KRDAE’nin temel hedeflerinden biri, Marmara Denizi’nin jeolojik yapısına uygun sensörler ve yer hareketi ölçüm cihazlarını yerel ölçekte kurmaktır. Bu sensörler sayesinde, alınan gerçek zamanlı veriler kullanılarak uyarı süresi 3 ila 6 saniyeye kadar düşürülebilecektir. Bu sürenin azaltılması, özellikle kırsal alanlar, ulaşım hatları ve yeni gelişmekte olan kentsel bölgeler için hayat kurtaran önem taşımaktadır. Ayrıca, böylece, olası bir depremde ki can kayıplarını ve hasarları minimize etmek amacıyla, önceden önlemler alınabilir hale gelmektedir.

Türkiye genelinde erken uyarı altyapısının gelişimi, KRDAE’nin mevcut çalışmalarına dayanmaktadır.

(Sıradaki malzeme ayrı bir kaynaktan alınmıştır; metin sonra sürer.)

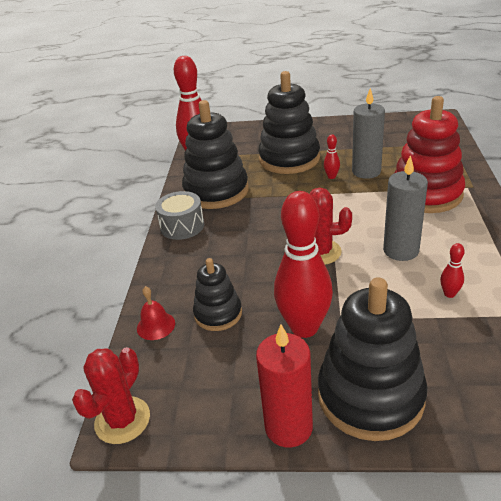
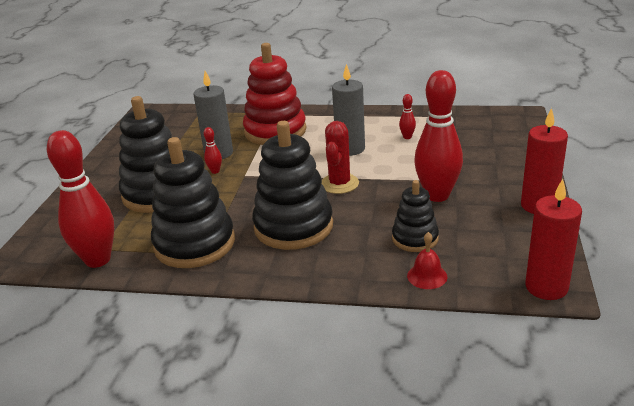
camera: 85 degrees left, 5 degrees down
(122, 420) = (546, 287): red cactus -> red candle
(182, 226) = (257, 267): grey drum -> none
(370, 396) = (506, 174): black stacking toy -> black stacking toy (293, 226)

Sistem şu anda pilot aşamada olup, testler ve iyileştirmeler devam etmektedir. Veri iletişim hızını artırmak ve altyapıyı güçlendirmek amacıyla, yerel ve uluslararası ortaklıklar kurularak, teknolojik yatırımlar yapılmaktadır. Bu sayede, ülke geneline yaygın ve güvenilir bir erken uyarı sistemi kurma hedeflenmektedir. Sonuç olarak, Türkiye’nin afetlere karşı dirençli ve dayanıklı hale gelmesi, bilimsel çalışmalar ve teknolojik gelişmelerle doğrudan ilişkilidir.
KRDAE’nin 1998 yılından beri sürdürdüğü çalışmalar, Türkiye’de erken uyarı ve kriz yönetimi alanında öncü rol oynamaktadır. 2001 yılında İstanbul’da kurulan ilk hızlı müdahale ve erken uyarı sistemi, bugün aktif olarak kullanılmakta; gerçek zamanlı sarsıntı ve hasar dağılımı analizleriyle, kritik kurumlara ve yerel yönetimlere önemli veriler sağlamaktadır. Bu altyapı, 25 yılı aşkın deneyimin toplamını ve bilgi birikimini temsil etmekte olup, Türkiye’nin deprem tehlikesi ve hazırlık seviyesini yükseltmektedir. Bu birikim ve çalışmalar, sadece ülkemiz sınırları içinde değil, bölgesel işbirliği ve araştırma projeleriyle de desteklenerek, afetlere dayanıklı toplumlar oluşturmayı temel amaç edinmiştir.